IT’S ABOUT CRIME
by Marvin Lachman


DICK LOCHTE – Sleeping Dog. Arbor House, hardcover, 1985. Paperback reprints: Warner, 1986; Poisoned Pen Press, trade pb, 2001.

DICK LOCHTE Sleeping Dog

   Dick Lochte’s Sleeping Dog, recently reprinted by Warner, features Serendipity Dahlquist and Leo G. Bloodworth, “a spunky little miss and case-hardened private shamus.”

   Serendipity is only fourteen, a 1980’s version of Holden Caulfield. When she and Leo find a corpse, she is blase, not queasy, saying, “I’ve seen dead people before, tons of ’em. On TV.”
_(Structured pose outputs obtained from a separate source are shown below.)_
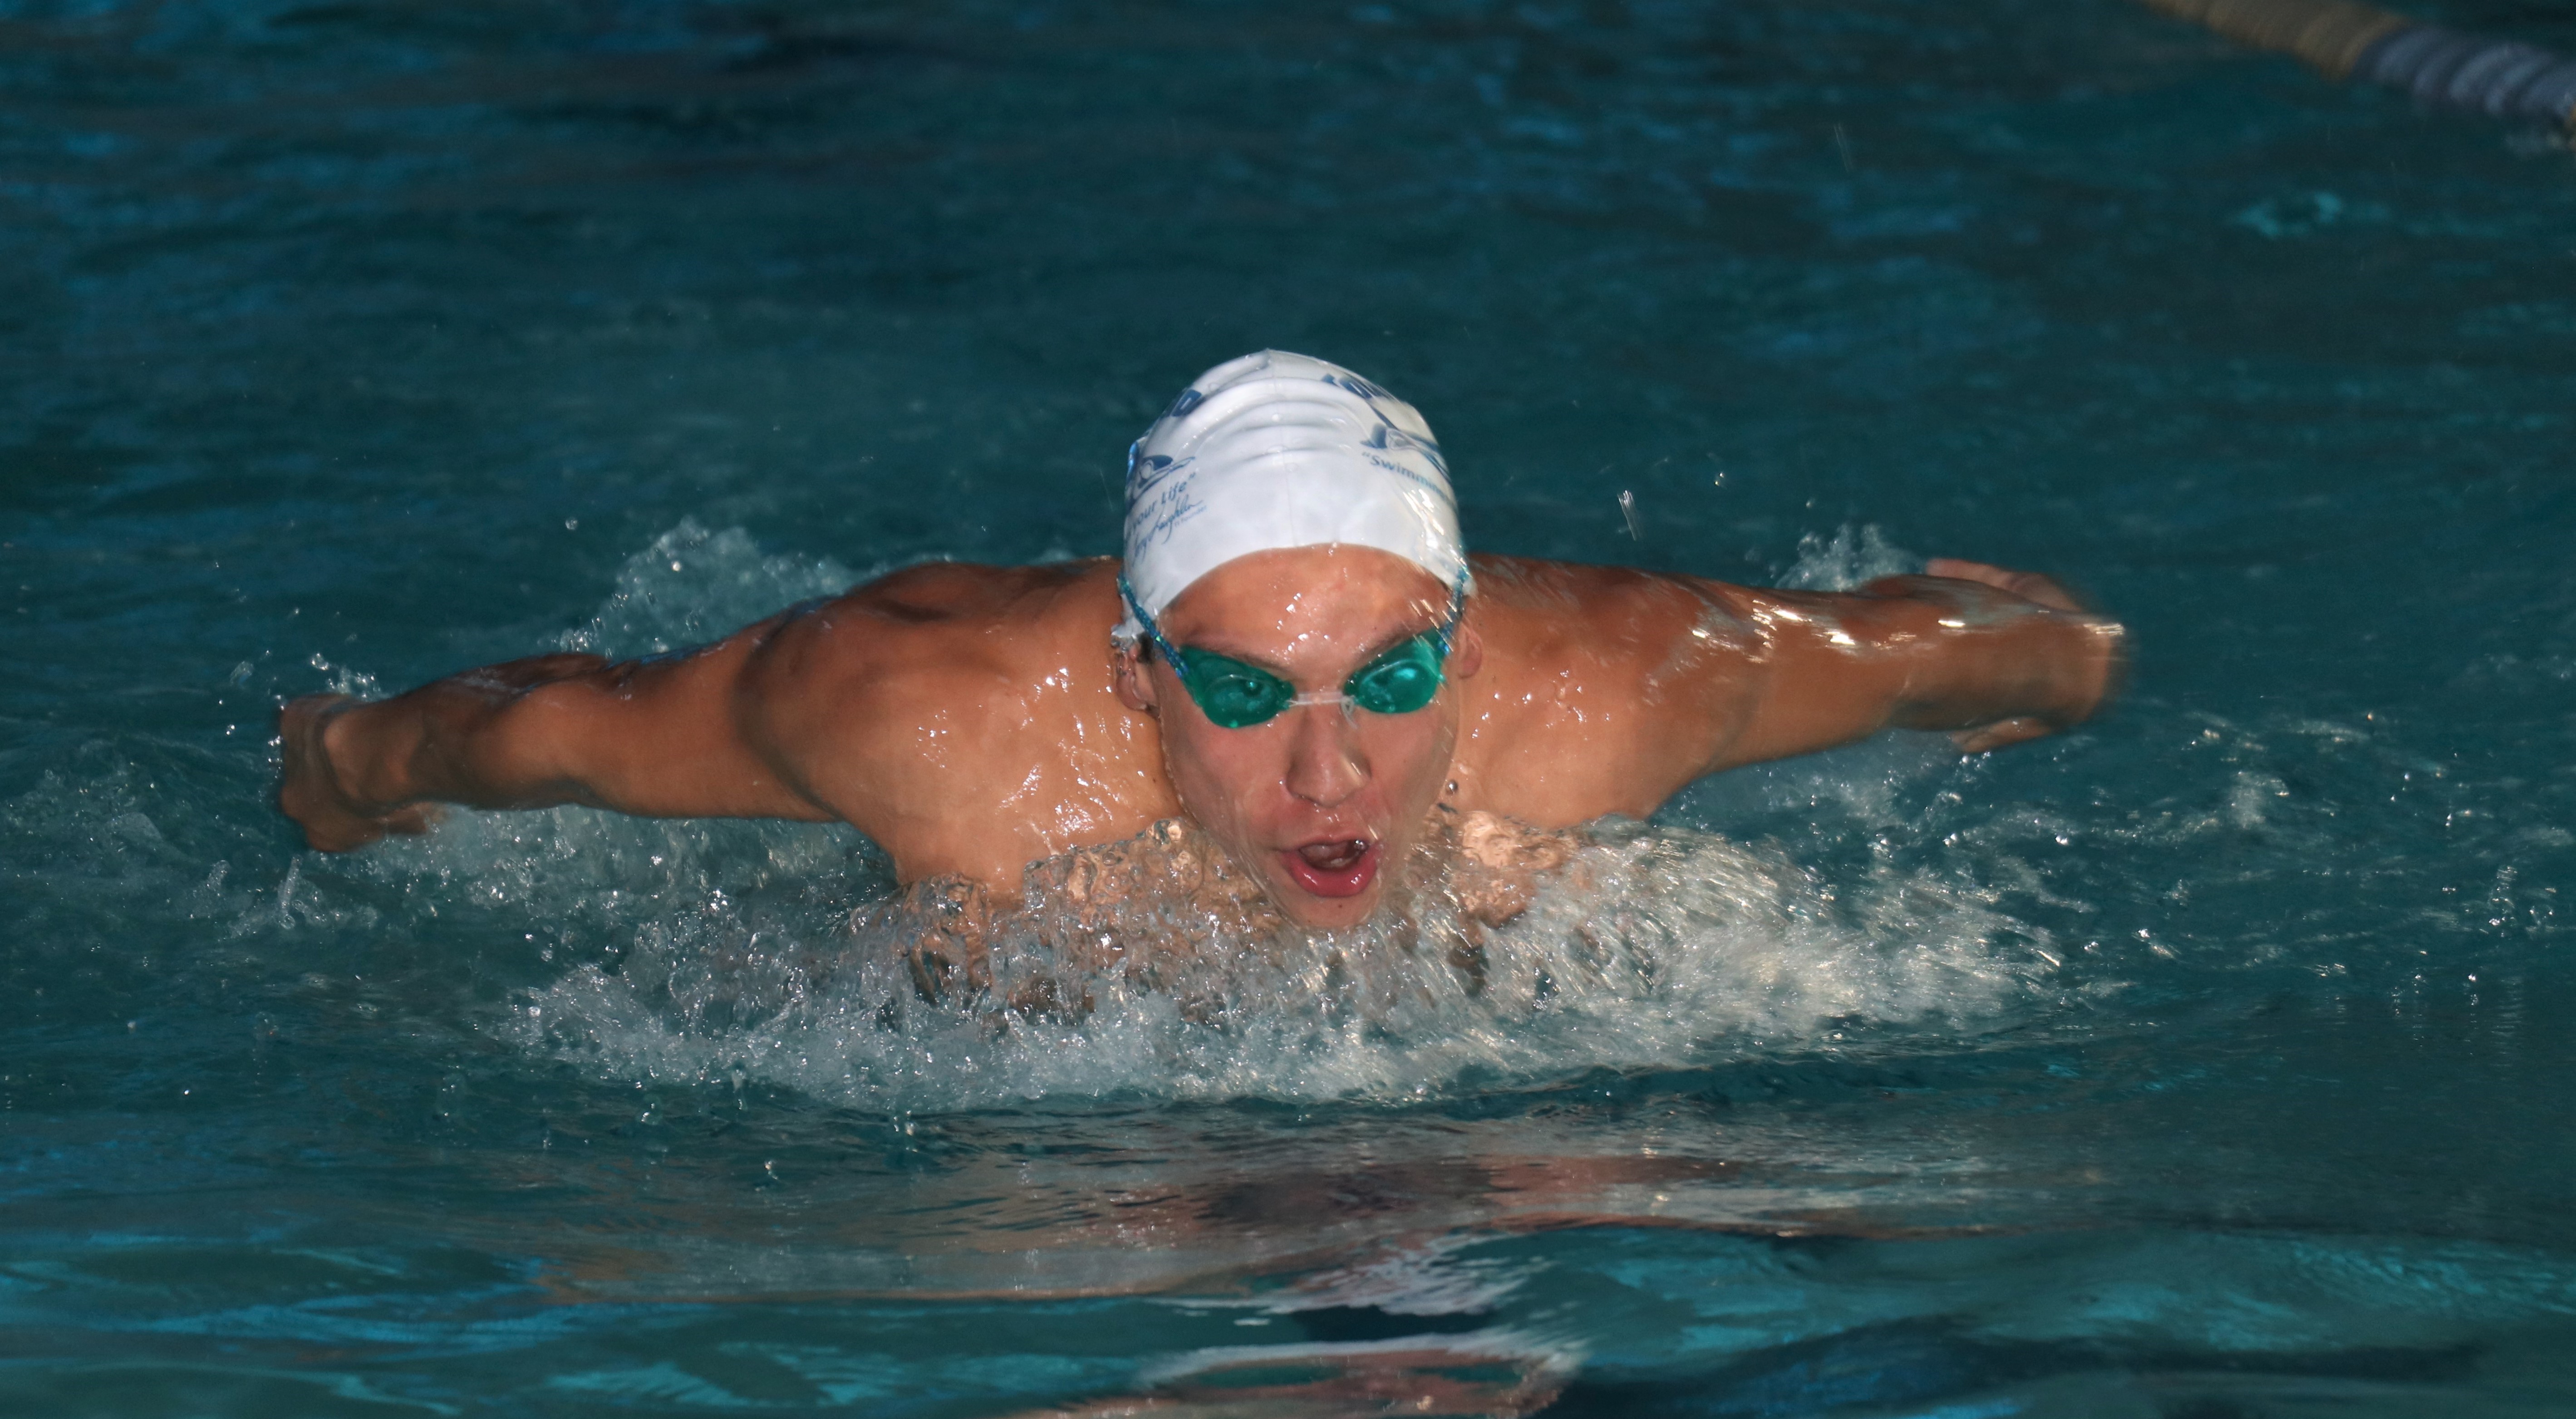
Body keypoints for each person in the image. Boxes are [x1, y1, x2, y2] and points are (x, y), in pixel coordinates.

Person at [276, 351, 2124, 935]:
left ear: (1467, 650)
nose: (1331, 775)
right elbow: (555, 728)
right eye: (1245, 691)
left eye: (1393, 677)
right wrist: (353, 767)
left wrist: (2052, 656)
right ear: (1135, 666)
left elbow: (1922, 653)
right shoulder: (923, 719)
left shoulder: (1620, 686)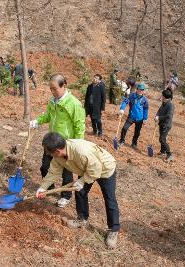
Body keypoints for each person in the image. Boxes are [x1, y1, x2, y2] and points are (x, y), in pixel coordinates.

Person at [36, 132, 120, 249]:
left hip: (105, 169)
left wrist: (82, 181)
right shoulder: (58, 156)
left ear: (57, 151)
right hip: (87, 170)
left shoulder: (82, 152)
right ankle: (82, 219)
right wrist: (43, 187)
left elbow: (96, 169)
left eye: (49, 152)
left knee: (109, 198)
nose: (47, 154)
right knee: (80, 192)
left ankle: (113, 230)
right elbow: (54, 172)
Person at [30, 74, 85, 208]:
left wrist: (77, 146)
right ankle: (48, 188)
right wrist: (38, 121)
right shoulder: (53, 101)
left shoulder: (74, 104)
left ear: (63, 86)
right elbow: (48, 115)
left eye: (55, 89)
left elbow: (80, 126)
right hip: (51, 141)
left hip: (65, 145)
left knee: (67, 171)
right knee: (45, 166)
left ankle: (65, 197)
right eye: (51, 89)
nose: (53, 92)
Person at [118, 83, 149, 149]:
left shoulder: (145, 99)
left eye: (142, 90)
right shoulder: (131, 96)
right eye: (139, 89)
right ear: (137, 89)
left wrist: (145, 118)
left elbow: (146, 109)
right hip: (131, 116)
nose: (140, 91)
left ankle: (134, 143)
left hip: (140, 118)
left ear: (143, 91)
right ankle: (122, 140)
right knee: (124, 128)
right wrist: (122, 109)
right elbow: (125, 102)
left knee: (137, 132)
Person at [155, 89, 174, 162]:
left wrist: (159, 117)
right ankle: (163, 151)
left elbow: (169, 116)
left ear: (164, 97)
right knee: (163, 138)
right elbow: (159, 110)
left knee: (162, 139)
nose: (161, 96)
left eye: (162, 95)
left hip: (166, 125)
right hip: (161, 123)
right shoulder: (164, 103)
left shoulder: (170, 105)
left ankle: (169, 154)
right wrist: (157, 116)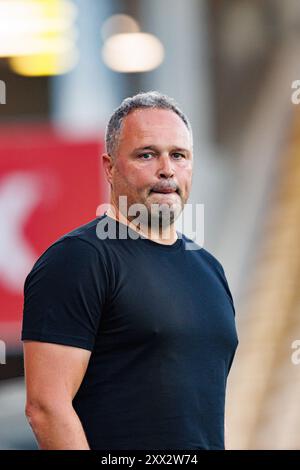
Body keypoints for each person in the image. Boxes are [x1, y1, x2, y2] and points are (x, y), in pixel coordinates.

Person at [21, 91, 238, 450]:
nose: (167, 169)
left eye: (178, 155)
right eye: (147, 155)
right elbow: (46, 408)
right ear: (109, 166)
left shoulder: (209, 269)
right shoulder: (78, 259)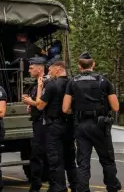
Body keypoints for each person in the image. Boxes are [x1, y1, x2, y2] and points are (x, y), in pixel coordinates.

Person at [62, 51, 122, 192]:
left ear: (79, 66)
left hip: (81, 125)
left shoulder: (72, 82)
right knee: (107, 159)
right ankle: (112, 187)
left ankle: (82, 189)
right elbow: (115, 106)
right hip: (100, 125)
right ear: (93, 64)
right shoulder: (103, 81)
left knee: (83, 163)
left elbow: (65, 108)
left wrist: (77, 111)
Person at [35, 61, 70, 192]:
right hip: (69, 125)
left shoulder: (51, 85)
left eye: (50, 70)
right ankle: (75, 186)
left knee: (54, 158)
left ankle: (58, 187)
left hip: (54, 126)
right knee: (69, 159)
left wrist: (39, 87)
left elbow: (39, 106)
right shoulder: (71, 83)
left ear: (57, 70)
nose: (48, 73)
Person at [22, 57, 48, 192]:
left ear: (39, 69)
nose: (29, 71)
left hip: (44, 124)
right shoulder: (35, 84)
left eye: (31, 68)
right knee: (37, 155)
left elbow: (41, 105)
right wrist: (30, 106)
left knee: (38, 156)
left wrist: (30, 103)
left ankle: (37, 185)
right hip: (38, 122)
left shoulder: (45, 82)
   This unlikely team works together in a wild, fast-moving mystery about such unlikely subjects as dog-fighting and television. The Southern California scene, used so often in the past, has seldom been better portrayed, with an especially devastating picture of the ocean town, Playa del Rey.

   Equally good is Lochte’s picture of Bloodworth’s car: “It had dark tinted windows, the better to hide behind. Its back seat was covered with jackets, sweaters, strange hats, brown paper bags, squashed into balls, Big Mac wrappers, greasy fried chicken boxes, and empty beer cans. It was the car of a dedicated, working gumshoe.”

– Reprinted from The MYSTERY FANcier, Vol. 9, No. 3, May/June 1987.



[UPDATE] 10-19-09.   Sleeping Dog won the Nero Wolfe Award and was nominated for an Edgar, Shamus, and Anthony Award when it came out in 1985. The only other novel-length appearance of this delightfully mismatched pair of detectives was Laughing Dog (Arbor House, 1988).